A irmã Moroha, sem ler o clima, faz comentário aleatório. Ciclope é fera mágica quase do tamanho de golem. Menor que Frame Gear, mas, dependendo do indivíduo, tem uns tão grandes quanto esse caranguejo.
— Mesmo sem Frame Gear, se responder direitinho, dá pra derrotar sim. É questão de estilo de luta. Tem muitas partes que aproveitam pro treino cotidiano também. Perceber instantaneamente o ponto fraco do adversário, e atacar isso. Escolher arma, local, momento em que consegue extrair o máximo da própria força, e movimento sem desperdício, sincronia precisa. Se conseguir aproveitar isso ao máximo, é fácil.
Fala fácil, mas isso não é fácil nem um pouco, francamente…
Enquanto fico impressionado com a fala da irmã, o caranguejo finalmente parece enfraquecer, e todo mundo começa a atacar de uma vez com força total. Lança perfura a articulação, machado corta a pinça. Eventualmente, espada de vários cavaleiros crava na barriga de casca fina, e finalmente o Bloody Crab gigante desaba no chão.
— Yosshaaaaaaaa!!
— C, conseguimos derrotar…
— Conseguimos!
Cada um comemora do próprio jeito, mas, sem distinção entre Brunhild e Lestia, cavaleiros dos dois lados compartilham a alegria juntos. Tinha alguns feridos, mas curo na hora com magia de recuperação, e também recupero a energia física com [Refresh].
— O treino termina aqui, então?
— Isso mesmo.
Assentindo diante da fala da Hilda, tiro do [Storage] uma panela extra grande, e coloco em cima de um fogão montado de qualquer jeito com magia de terra. Com magia, coloco água na panela e fogo no fogão.

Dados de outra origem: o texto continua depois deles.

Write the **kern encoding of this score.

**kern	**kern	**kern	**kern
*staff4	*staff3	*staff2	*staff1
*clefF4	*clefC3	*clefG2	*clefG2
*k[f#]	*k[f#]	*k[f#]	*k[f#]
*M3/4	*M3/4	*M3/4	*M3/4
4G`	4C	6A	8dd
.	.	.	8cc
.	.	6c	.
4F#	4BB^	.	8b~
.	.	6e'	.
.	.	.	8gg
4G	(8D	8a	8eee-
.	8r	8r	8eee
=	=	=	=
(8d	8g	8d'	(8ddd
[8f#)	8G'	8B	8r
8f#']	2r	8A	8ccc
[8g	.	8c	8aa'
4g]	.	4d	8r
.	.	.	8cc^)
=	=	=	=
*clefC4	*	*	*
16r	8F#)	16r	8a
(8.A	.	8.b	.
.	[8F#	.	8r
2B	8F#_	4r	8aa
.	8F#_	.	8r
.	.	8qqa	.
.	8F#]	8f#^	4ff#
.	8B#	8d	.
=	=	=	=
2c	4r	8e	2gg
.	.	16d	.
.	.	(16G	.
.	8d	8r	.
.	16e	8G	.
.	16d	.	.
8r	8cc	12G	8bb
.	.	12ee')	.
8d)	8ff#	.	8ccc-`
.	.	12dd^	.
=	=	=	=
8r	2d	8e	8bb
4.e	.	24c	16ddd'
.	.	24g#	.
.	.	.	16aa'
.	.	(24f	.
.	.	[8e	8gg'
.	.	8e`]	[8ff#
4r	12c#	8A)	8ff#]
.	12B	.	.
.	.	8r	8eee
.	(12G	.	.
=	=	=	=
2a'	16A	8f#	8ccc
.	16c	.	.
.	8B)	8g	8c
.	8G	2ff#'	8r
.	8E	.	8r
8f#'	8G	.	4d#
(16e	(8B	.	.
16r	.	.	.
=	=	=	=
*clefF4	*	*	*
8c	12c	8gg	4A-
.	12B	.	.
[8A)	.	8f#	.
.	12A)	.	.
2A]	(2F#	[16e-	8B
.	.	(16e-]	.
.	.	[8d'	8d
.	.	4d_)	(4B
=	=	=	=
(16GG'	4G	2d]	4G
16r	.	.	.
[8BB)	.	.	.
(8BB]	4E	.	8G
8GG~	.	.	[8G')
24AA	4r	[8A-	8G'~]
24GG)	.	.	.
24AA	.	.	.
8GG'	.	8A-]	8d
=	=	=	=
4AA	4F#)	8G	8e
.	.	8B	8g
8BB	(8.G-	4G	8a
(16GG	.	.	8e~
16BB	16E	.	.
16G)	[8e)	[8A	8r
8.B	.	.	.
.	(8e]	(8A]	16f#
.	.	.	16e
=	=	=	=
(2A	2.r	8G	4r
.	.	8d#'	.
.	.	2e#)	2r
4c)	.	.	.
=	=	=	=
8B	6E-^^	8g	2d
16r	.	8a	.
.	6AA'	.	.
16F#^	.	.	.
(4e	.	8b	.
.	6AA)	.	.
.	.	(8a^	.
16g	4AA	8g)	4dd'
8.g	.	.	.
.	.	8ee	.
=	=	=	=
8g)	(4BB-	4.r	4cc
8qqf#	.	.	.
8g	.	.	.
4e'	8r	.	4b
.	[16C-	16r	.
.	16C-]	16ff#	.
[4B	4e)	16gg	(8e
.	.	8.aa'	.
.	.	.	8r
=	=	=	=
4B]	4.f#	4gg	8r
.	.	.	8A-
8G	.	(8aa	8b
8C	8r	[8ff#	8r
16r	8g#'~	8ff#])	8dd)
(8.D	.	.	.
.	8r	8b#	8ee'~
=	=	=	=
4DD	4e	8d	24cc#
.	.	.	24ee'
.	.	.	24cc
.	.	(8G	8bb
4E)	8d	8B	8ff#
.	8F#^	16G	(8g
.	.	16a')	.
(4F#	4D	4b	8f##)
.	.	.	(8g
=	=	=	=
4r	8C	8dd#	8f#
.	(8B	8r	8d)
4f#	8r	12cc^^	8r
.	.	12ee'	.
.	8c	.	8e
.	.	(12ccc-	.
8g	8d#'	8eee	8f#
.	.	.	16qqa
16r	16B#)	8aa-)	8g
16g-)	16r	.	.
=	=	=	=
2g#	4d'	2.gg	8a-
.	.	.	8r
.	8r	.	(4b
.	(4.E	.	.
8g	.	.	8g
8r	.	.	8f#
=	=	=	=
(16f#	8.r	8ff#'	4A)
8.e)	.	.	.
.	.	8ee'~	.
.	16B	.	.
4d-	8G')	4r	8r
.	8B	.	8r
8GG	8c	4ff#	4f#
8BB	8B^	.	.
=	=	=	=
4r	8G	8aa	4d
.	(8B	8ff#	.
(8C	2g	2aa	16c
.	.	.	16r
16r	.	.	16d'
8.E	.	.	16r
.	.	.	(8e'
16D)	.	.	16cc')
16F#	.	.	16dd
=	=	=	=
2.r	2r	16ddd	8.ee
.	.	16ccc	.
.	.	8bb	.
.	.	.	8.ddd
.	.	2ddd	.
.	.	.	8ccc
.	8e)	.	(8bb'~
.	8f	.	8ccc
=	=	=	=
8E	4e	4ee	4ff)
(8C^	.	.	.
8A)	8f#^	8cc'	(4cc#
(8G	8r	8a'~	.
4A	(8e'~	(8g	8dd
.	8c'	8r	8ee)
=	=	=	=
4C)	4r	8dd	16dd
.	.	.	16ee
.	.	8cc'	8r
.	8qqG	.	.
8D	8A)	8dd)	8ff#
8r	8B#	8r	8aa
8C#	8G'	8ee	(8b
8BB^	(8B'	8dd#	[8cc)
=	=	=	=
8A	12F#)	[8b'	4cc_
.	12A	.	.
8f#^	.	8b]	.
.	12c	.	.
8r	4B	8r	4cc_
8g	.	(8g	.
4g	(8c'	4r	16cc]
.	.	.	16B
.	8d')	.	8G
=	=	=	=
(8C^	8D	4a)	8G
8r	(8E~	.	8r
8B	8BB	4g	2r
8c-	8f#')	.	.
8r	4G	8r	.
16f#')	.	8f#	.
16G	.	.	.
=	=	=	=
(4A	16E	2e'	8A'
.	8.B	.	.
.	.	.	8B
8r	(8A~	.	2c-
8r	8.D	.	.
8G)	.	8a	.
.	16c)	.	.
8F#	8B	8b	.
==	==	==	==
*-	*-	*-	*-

Vou colocando um atrás do outro os ingredientes na mesa tirada. A base, pode ser missô mesmo.
— Certo, vamos fazer nabemono! Desmembra o caranguejo!
— «Oooooooo!»
Os cavaleiros erguem a espada e se juntam ao redor do caranguejo.
Carne de caranguejo desmembrada, vegetais, tofu, cogumelo, tudo entra na panela, e começa a soltar cheiro bom, "gutsugutsu". A panela de caranguejo pronta é saboreada por todo mundo, com sorriso satisfeito. Presa conseguida com esforço próprio deve ser especialmente gostosa.
Enquanto penso, meio à toa, se é porque é músculo de fera mágica bem treinada que fica mais gostoso que caranguejo comum, o smartphone no bolso avisa uma ligação.
— Ah, é a Shiruetto-san.
Dona da casa de prostituição "Salão da Luz da Lua", e chefe da organização "Gato Preto", que domina informação do mundo sombrio. Ela reúne várias informações do outro lado e me conta, mas o telefonema dela sempre traz pressentimento de algo inquietante.
— Sim, alô. É o Touya. Sim… sim. Hã?
Espera aí. De fato, aquele velho ciborgue de lá, eu que derrotei, mas.
País técnico-mágico de Eisengard em estado de colapso… o que exatamente isso significa?